Integrating Eastern and Western health care in teaching is also challenging, yet increasingly important as the line separating these very different approaches grows thinner. On a recent trip to Hong Kong, Dr. Anastasi noticed that nurses there are more likely to integrate the two worlds at the bedside. And even in the United States, the nursing profession is moving toward a greater openness to studying Eastern ideas. State nursing exams now include questions about supplements, and thousands of people are taking supplements such as ginkgo biloba, glucosamine chondroitin, echinacea, or milk thistle.
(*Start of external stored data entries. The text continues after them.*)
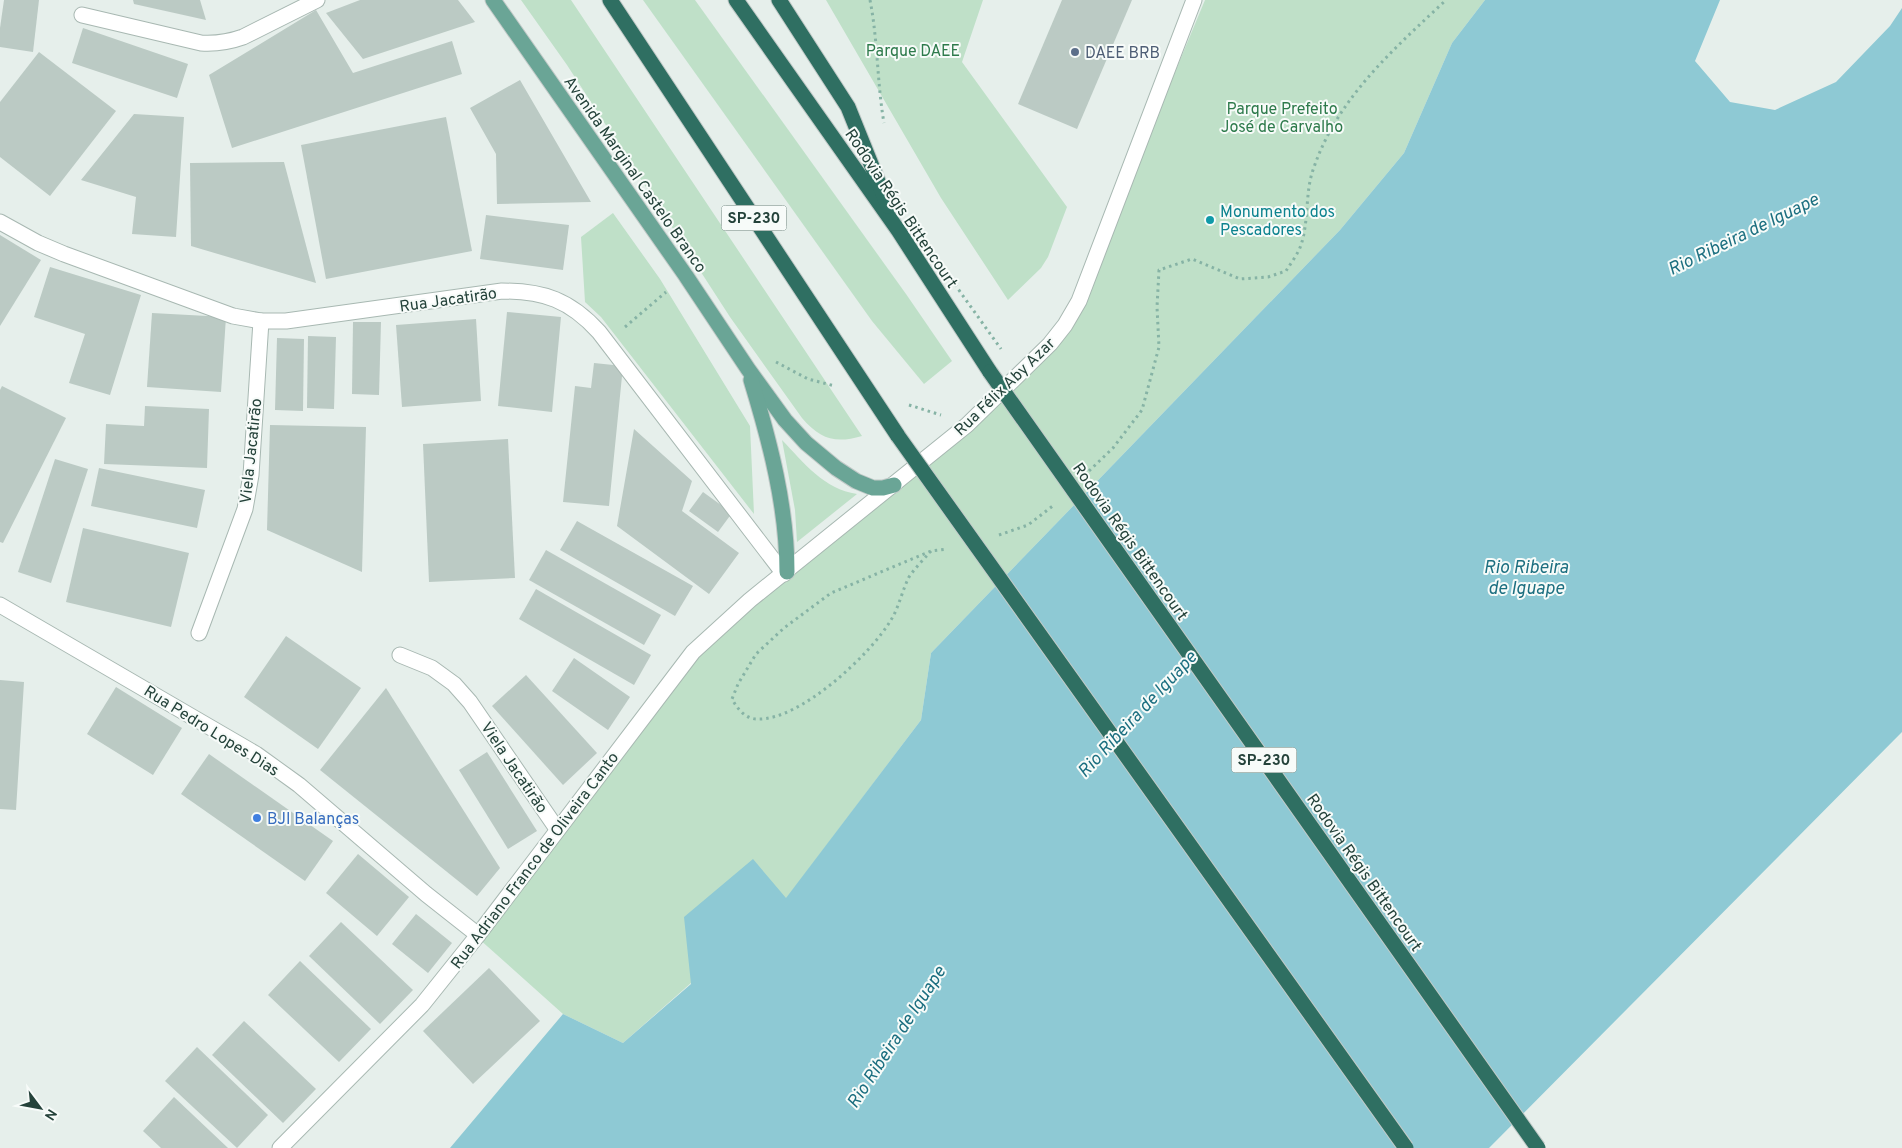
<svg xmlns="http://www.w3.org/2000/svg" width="1902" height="1148" font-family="Overpass,sans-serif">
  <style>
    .green { fill: #bfe0c8 }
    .water { fill: #8ec9d4 }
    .building { fill: #bbcac4 }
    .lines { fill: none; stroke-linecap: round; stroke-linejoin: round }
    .lane-casing { stroke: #a8b8b2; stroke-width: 17 }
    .street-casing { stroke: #a8b8b2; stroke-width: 17 }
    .primary-casing { stroke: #c2cac8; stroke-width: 17 }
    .highway-casing { stroke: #c2cac8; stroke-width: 17 }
    .path { stroke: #86b3a5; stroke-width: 3; stroke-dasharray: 2.5 4; stroke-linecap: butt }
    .lane { stroke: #fff; stroke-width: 15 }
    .street { stroke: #fff; stroke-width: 15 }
    .primary { stroke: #6aa596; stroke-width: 15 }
    .highway { stroke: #2f6f62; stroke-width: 15 }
    .highway-bridge-casing { stroke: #c2cac8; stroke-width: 17; stroke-linecap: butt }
    .path-bridge { stroke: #86b3a5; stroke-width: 3; stroke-dasharray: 2.5 4; stroke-linecap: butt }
    .highway-bridge { stroke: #2f6f62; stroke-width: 15 }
    .service-dot { fill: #5c6f8a; stroke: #f7fbf9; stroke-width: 2 }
    .culture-dot { fill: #0f9aa8; stroke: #f7fbf9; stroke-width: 2 }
    .shop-dot { fill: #3f7fe0; stroke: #f7fbf9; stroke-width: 2 }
    .labels { text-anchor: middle; stroke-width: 4; stroke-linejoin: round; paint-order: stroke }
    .shield { fill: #f7fbf9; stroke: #637a73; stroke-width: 1 }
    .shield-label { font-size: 15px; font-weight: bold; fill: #24423a }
    .park-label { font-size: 16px; fill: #2d7a4b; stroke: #f7fbf9 }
    .service-label { font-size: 16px; fill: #4e5e75; stroke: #f7fbf9; text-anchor: start }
    .street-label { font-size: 16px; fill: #24423a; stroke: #f7fbf9 }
    .culture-label { font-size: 16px; fill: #0d838f; stroke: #f7fbf9; text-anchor: start }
    .shop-label { font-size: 16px; fill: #366cbe; stroke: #f7fbf9; text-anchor: start }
    .water-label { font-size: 18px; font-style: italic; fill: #1c6f80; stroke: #f7fbf9 }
  </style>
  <rect width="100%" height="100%" fill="#e6efeb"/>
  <!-- green -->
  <g class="green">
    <path d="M 521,0 L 571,0 L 862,436 C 835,444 820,439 802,418 L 730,317 L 567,65 Z"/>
    <polygon points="643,0 695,0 906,294 952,361 924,384 872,321"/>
    <polygon points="826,0 983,0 962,62 1067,207 1048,257 1041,268 1008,300 941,198"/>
    <polygon points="1205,0 1485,0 1452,43 1404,153 1340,230 931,653 921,720 786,899 623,1043 563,1014 478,938 693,654 1049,349 1091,274"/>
    <polygon points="613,213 660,279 750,426 754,514 601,317 585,302 581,237"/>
    <path d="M 782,440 C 804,463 824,489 857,494 L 797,542 L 795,510 Z"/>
  </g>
  <!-- water -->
  <polygon class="water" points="1485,0 1720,0 1695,61 1730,102 1775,110 1836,82 1890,26 1902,8 1902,732 1489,1148 450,1148 563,1014 623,1043 691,984 684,917 753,859 786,898 921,720 931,653 1340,230 1404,153 1452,43"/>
  <!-- building -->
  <g class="building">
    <polygon points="4,0 39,0 33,52 0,47 0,28"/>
    <polygon points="133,0 200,0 206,20 134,4"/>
    <polygon points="360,0 458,0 475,22 363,59 326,13"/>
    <polygon points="1062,0 1132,0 1077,129 1018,104"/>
    <polygon points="316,10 353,73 452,41 462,74 232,148 209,75"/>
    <polygon points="83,28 188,64 177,98 72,63"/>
    <polygon points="39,52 116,111 50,196 0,157 0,102"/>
    <polygon points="520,80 591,202 497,204 496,154 470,108"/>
    <polygon points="134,114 184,117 176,237 132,234 136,197 81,180"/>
    <polygon points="446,117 472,251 326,279 301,145"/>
    <polygon points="284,162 316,283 191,246 190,163"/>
    <polygon points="486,215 569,225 563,270 480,259"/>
    <polygon points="0,235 41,260 0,326"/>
    <polygon points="50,267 141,295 110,395 69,383 85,334 34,317"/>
    <polygon points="507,312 561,317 552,412 498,406"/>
    <polygon points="152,313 226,317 221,392 147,387"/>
    <polygon points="476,319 481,401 402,407 396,325"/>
    <polygon points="353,322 381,322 379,395 352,394"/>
    <polygon points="308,336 336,337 334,409 307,408"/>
    <polygon points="277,338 304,339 303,411 275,410"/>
    <polygon points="594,363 623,366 609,506 563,502 575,386 591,388"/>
    <polygon points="2,386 66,418 3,543 0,542 0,390"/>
    <polygon points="145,406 209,409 207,468 104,464 106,424 144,426"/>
    <polygon points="270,425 366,427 362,572 267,530"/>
    <polygon points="634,429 692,481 682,511 739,553 709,594 617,526"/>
    <polygon points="508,439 515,578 429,582 423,444"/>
    <polygon points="55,459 88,469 51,583 18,572"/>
    <polygon points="99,468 205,490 197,528 91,506"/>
    <polygon points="703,492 732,513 718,532 689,511"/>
    <polygon points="577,521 693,586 675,616 560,550"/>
    <polygon points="83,528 189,553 171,627 66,602"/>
    <polygon points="546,550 661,615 644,645 529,580"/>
    <polygon points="536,589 651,655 634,685 519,619"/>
    <polygon points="286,636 361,688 318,749 244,697"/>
    <polygon points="574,658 630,697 608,730 552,691"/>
    <polygon points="526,675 597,753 563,785 492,706"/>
    <polygon points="0,680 24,682 16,810 0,809"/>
    <polygon points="116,687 182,728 153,775 87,734"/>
    <polygon points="386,688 500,868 477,896 320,770"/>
    <polygon points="487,752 537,831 508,849 459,770"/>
    <polygon points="209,754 333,841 305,881 181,794"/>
    <polygon points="358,854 409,897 377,936 326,893"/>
    <polygon points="416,914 452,943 428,973 392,944"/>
    <polygon points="341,922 413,990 380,1024 309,956"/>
    <polygon points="300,961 371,1029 339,1062 268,995"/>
    <polygon points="489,968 540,1021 473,1084 423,1031"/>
    <polygon points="244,1021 316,1089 283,1123 212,1055"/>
    <polygon points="197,1047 268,1115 237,1148 165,1081"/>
    <polygon points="174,1097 228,1148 161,1148 143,1131"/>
  </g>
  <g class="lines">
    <defs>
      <g id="lane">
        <path d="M 82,15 L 201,43 C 217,44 229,42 243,37 L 317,0"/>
        <polyline points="199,633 245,509 251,475 261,321"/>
        <polyline points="400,655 432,668 454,684 470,702 557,829"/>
      </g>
      <g id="street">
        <path d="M 0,222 L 38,243 L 64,254 L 233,316 L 261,321 L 286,321 L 502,291 C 544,291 570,300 599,332 L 784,574"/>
        <polyline points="0,605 256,754 299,785 426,894 478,935"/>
        <polyline points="280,1148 422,1005 478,935 693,652 750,600 967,425 1050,344 1065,325 1079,301 1194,0"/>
      </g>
      <g id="primary">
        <polyline points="493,0 686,276 748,369 785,420 806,443 836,468 856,481 873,488 883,488 894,485"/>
        <path d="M 751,380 C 770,442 787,507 787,572"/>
      </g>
      <g id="highway">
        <polyline points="610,0 898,436"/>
        <polyline points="736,0 898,230 990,372"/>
        <polyline points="779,0 848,107 888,206"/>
      </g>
    </defs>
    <!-- lane casing -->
    <use href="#lane" class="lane-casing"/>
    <!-- street casing -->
    <use href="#street" class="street-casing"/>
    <!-- primary casing -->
    <use href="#primary" class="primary-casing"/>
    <!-- highway casing -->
    <use href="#highway" class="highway-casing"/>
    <!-- path -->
    <g class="path">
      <path d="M 870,0 C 878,41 877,83 884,123"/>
      <polyline points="625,327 666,292"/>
      <polyline points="776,362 808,379 835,386"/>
      <polyline points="909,405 941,415"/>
      <path d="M 1089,471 L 1113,448 L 1142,410 L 1159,347 L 1157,307 L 1159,270 L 1192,259 L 1240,279 L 1268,277 L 1286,271 C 1291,263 1298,254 1301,245 C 1309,221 1305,193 1313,170 C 1337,98 1393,50 1446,0"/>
      <polyline points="999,535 1028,525 1054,505"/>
      <path d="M 931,551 C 924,559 915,568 909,577 C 902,591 899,607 891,620 C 871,654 800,721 757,719 C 745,719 737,708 732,699 L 738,684 L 756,654 L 784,628 L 831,593 L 931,551 L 947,549"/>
    </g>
    <!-- lane -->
    <use href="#lane" class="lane"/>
    <!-- street -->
    <use href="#street" class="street"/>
    <!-- primary -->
    <use href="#primary" class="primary"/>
    <!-- highway -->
    <use href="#highway" class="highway"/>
    <defs>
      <g id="highway-bridge">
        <polyline points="990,372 1538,1148"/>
        <polyline points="898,436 1406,1148"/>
      </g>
    </defs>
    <!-- highway-bridge casing -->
    <use href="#highway-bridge" class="highway-bridge-casing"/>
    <!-- path-bridge -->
    <polyline class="path-bridge" points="936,258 1001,349"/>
    <!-- highway-bridge -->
    <use href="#highway-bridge" class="highway-bridge"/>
  </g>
  <!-- markers -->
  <circle class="service-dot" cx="1075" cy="52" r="5"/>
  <circle class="culture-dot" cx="1210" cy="220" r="5"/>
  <circle class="shop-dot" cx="257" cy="818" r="5"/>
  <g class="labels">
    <!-- shield labels -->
    <g class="shield">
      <rect x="721.5" y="205.5" width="65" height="25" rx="4"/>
      <rect x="1231.5" y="747.5" width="65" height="25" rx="4"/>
    </g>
    <g class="shield-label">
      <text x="754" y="223">SP-230</text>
      <text x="1264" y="765">SP-230</text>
    </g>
    <!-- park labels -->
    <g class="park-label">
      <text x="913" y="56">Parque DAEE</text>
      <text x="1282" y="114">Parque Prefeito<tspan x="1282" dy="18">José de Carvalho</tspan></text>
    </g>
    <!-- service labels -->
    <g class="service-label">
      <text x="1085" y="58">DAEE BRB</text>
    </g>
    <!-- street labels -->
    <g class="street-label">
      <text transform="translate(636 174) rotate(55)" y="6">Avenida Marginal Castelo Branco</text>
      <text transform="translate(902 208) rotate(56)" y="6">Rodovia Régis Bittencourt</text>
      <text transform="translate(448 299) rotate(-8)" y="6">Rua Jacatirão</text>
      <text transform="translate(1004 386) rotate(-44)" y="6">Rua Félix Aby Azar</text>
      <text transform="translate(250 451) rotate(-84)" y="6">Viela Jacatirão</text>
      <text transform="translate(1131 541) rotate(55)" y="6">Rodovia Régis Bittencourt</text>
      <text transform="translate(212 730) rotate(32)" y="6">Rua Pedro Lopes Dias</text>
      <text transform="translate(515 767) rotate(56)" y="6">Viela Jacatirão</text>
      <text transform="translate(534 860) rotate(-53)" y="6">Rua Adriano Franco de Oliveira Canto</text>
      <text transform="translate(1365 872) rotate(55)" y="6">Rodovia Régis Bittencourt</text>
    </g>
    <!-- culture labels -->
    <g class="culture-label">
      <text x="1220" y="217">Monumento dos<tspan x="1220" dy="18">Pescadores</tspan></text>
    </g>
    <!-- shop labels -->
    <g class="shop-label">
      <text x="267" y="824">BJI Balanças</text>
    </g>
    <!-- water labels -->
    <g class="water-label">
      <text transform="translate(1743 234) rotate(-26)" y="6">Rio Ribeira de Iguape</text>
      <text x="1526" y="573">Rio Ribeira<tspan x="1526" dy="21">de Iguape</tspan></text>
      <text transform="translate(1137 714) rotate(-47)" y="6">Rio Ribeira de Iguape</text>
      <text transform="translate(896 1037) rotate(-57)" y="6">Rio Ribeira de Iguape</text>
    </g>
  </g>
  <!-- north arrow -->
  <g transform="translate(40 1108) rotate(122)" stroke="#f7fbf9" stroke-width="4" paint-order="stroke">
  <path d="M0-4L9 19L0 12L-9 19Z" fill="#24423a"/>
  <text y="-8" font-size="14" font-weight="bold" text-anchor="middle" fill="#24423a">N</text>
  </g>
</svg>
"It's important for nurses today to understand the impact of the substances their patients are already taking - to help patients understand why they're taking them, the risks, the side effects, and potential benefits. For example, nurses need to be aware of supplements that can affect bleeding time in terms of coagulation, especially for patients undergoing surgical procedures," Dr. Anastasi says. "We teach students to search for the evidence, and the availability or lack of availability of evidence is great fodder for classroom discussion."

Dr. Anastasi maintains a private practice in women's health, and many patients see her for treatment for infertility. She is decidedly unique on the NYU faculty, having two doctoral degrees (a PhD and DrNP) and licensure in traditional Chinese medicine. Smiling, she says, "That's the yin and yang of my career."